Concerns about the cost of health care have led to calls for the use of health technology assessments or HTAs by the federal government. This would allow government agencies to make important decisions about patient access to health care based on their determination of the value of new tests and treatments. In this series, we’ll explore how this controversial practice:
- Ignore differences in diverse populations
- Limit access to beneficial treatment options
- Reinforce — rather than reduce — health disparities
Value assessments are one of many tools that support better value in health care. These assessments need to reflect what matters to patients, address health disparities, be open and transparent, look holistically at services provided across the health care system, support doctor-patient decision-making and be based on rigorous science.
Unfortunately, health technology assessments, or HTAs, do not fit those parameters. By relying on rigid averages, HTAs lead to one-size-fits-all access restrictions, which can discriminate against disadvantaged communities and undermine efforts to advance health equity.
Many forms of HTA rely on the controversial quality-adjusted life years, or QALYs. This metric can lead to inherent biases that undervalue treatments for individuals within marginalized communities, such as communities of color and patients with disabilities. Here’s how that oftentimes happens:
- Those in lower-income communities and communities of color can experience lower life expectancy and greater disease burden due to underlying health inequities. As a result of disparities in life expectancy, researchers found that QALY-based methods result in the value of a life-saving treatment for Black patients being automatically up to 10% less valuable than for white patients.
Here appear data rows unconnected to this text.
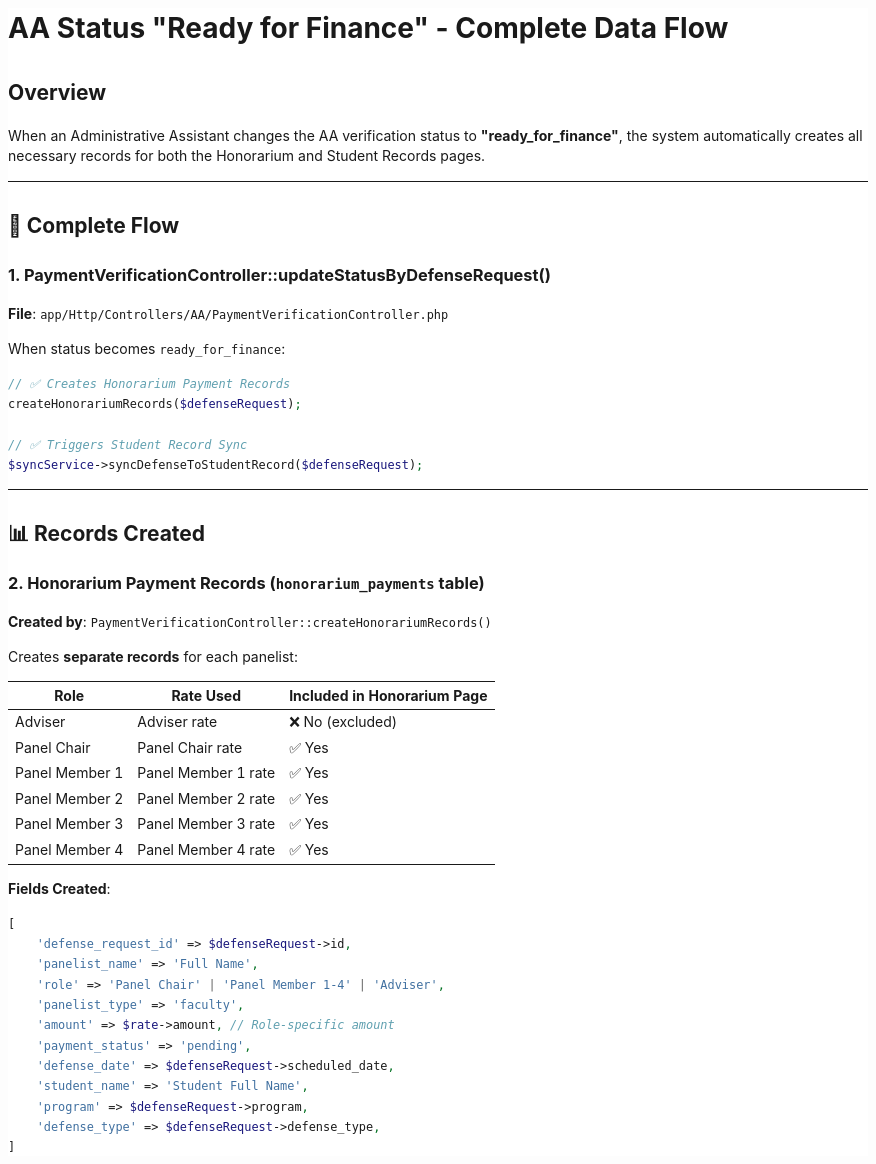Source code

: # AA Status "Ready for Finance" - Complete Data Flow

## Overview
When an Administrative Assistant changes the AA verification status to **"ready_for_finance"**, the system automatically creates all necessary records for both the Honorarium and Student Records pages.

---

## 🔄 Complete Flow

### 1. **PaymentVerificationController::updateStatusByDefenseRequest()**
**File**: `app/Http/Controllers/AA/PaymentVerificationController.php`

When status becomes `ready_for_finance`:
```php
// ✅ Creates Honorarium Payment Records
createHonorariumRecords($defenseRequest);

// ✅ Triggers Student Record Sync
$syncService->syncDefenseToStudentRecord($defenseRequest);
```

---

## 📊 Records Created

### 2. **Honorarium Payment Records** (`honorarium_payments` table)
**Created by**: `PaymentVerificationController::createHonorariumRecords()`

Creates **separate records** for each panelist:

| Role | Rate Used | Included in Honorarium Page |
|------|-----------|----------------------------|
| Adviser | Adviser rate | ❌ No (excluded) |
| Panel Chair | Panel Chair rate | ✅ Yes |
| Panel Member 1 | Panel Member 1 rate | ✅ Yes |
| Panel Member 2 | Panel Member 2 rate | ✅ Yes |
| Panel Member 3 | Panel Member 3 rate | ✅ Yes |
| Panel Member 4 | Panel Member 4 rate | ✅ Yes |

**Fields Created**:
```php
[
    'defense_request_id' => $defenseRequest->id,
    'panelist_name' => 'Full Name',
    'role' => 'Panel Chair' | 'Panel Member 1-4' | 'Adviser',
    'panelist_type' => 'faculty',
    'amount' => $rate->amount, // Role-specific amount
    'payment_status' => 'pending',
    'defense_date' => $defenseRequest->scheduled_date,
    'student_name' => 'Student Full Name',
    'program' => $defenseRequest->program,
    'defense_type' => $defenseRequest->defense_type,
]
```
- Similar problems occur in people with disabilities. QALYs can assign a lower value to health improvements for people with disabilities because QALYs erroneously assign them lower total “quality of life” potential.
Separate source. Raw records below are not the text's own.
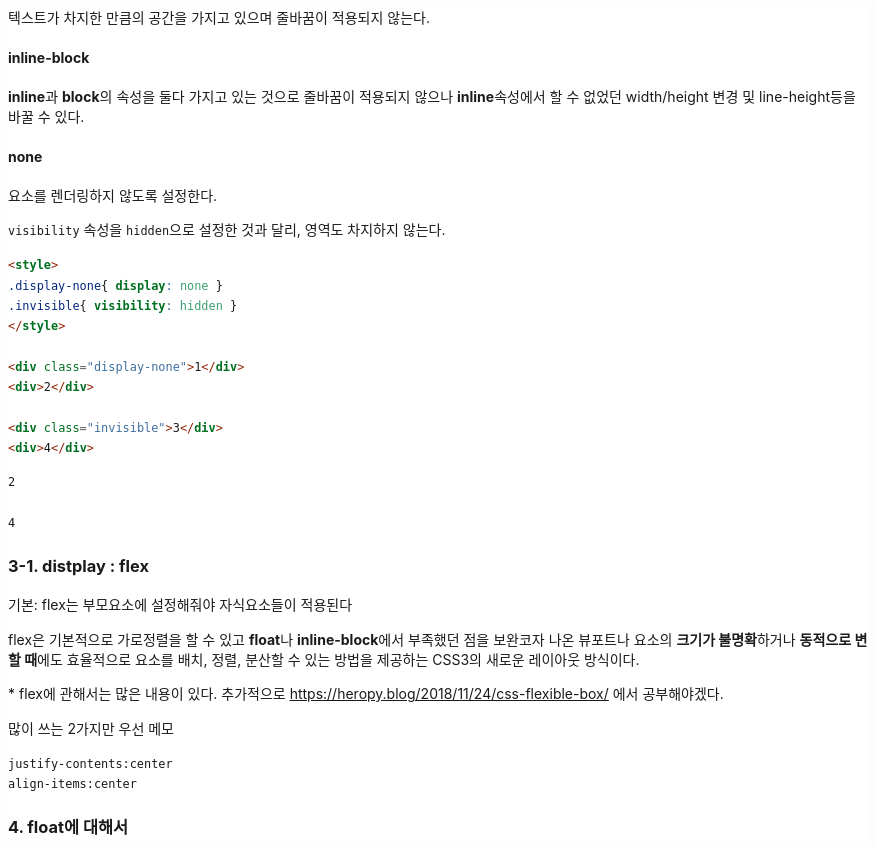 텍스트가 차지한 만큼의 공간을 가지고 있으며 줄바꿈이 적용되지 않는다. 



#### inline-block

**inline**과 **block**의 속성을 둘다 가지고 있는 것으로 줄바꿈이 적용되지 않으나  **inline**속성에서 할 수 없었던 width/height 변경 및 line-height등을 바꿀 수  있다. 



#### none

요소를 렌더링하지 않도록 설정한다. 

`visibility` 속성을 `hidden`으로 설정한 것과 달리, 영역도 차지하지 않는다. 

```html
<style>
.display-none{ display: none }
.invisible{ visibility: hidden }
</style>

<div class="display-none">1</div>
<div>2</div>

<div class="invisible">3</div>
<div>4</div>
```

```html
2

4
```





### 3-1. distplay : flex

기본: flex는 부모요소에 설정해줘야 자식요소들이 적용된다

flex은 기본적으로 가로정렬을 할 수 있고 **float**나  **inline-block**에서 부족했던 점을 보완코자 나온 뷰포트나 요소의 **크기가 불명확**하거나 **동적으로 변할 때**에도 효율적으로 요소를 배치, 정렬, 분산할 수 있는 방법을 제공하는 CSS3의 새로운 레이아웃 방식이다. 

\* flex에 관해서는 많은 내용이 있다. 추가적으로  https://heropy.blog/2018/11/24/css-flexible-box/ 에서 공부해야겠다.

많이 쓰는 2가지만 우선 메모

```
justify-contents:center
align-items:center
```





### 4. float에 대해서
By ignoring population diversity, HTAs can reinforce health disparities and result in access barriers that make it harder for underserved populations to receive the treatments they need. Researchers recognize these shortcomings in current HTA methods and are encouraging steps to close those gaps:
- The Innovation and Value Initiative: “Structural deficiencies in the models that underlie value assessment have perpetuated health inequities. Communities of color and other groups are generally not represented in the data used to make health care decisions, routinely disadvantaging them.”
- Researchers at RAND: “The current cultural moment in medicine makes wider acceptance and use of more inclusive methods in HTA possible. We believe seizing this opportunity will fortify the ethical foundations of our work. We are calling on researchers to stop business as usual and to apply an inclusion and an equity lens to all we do…”
Value assessments and HTAs should not be used by health plans, government agencies or other payers to impose one-size-fits-all standards or deny needed care to patients. Instead, all stakeholders need to do more to ensure that health care is delivered equitably. Investing in better data that recognize disparities in health outcomes can help. Ultimately, we can move toward a value-driven health care system that works better for patients by reflecting what matters to all patients.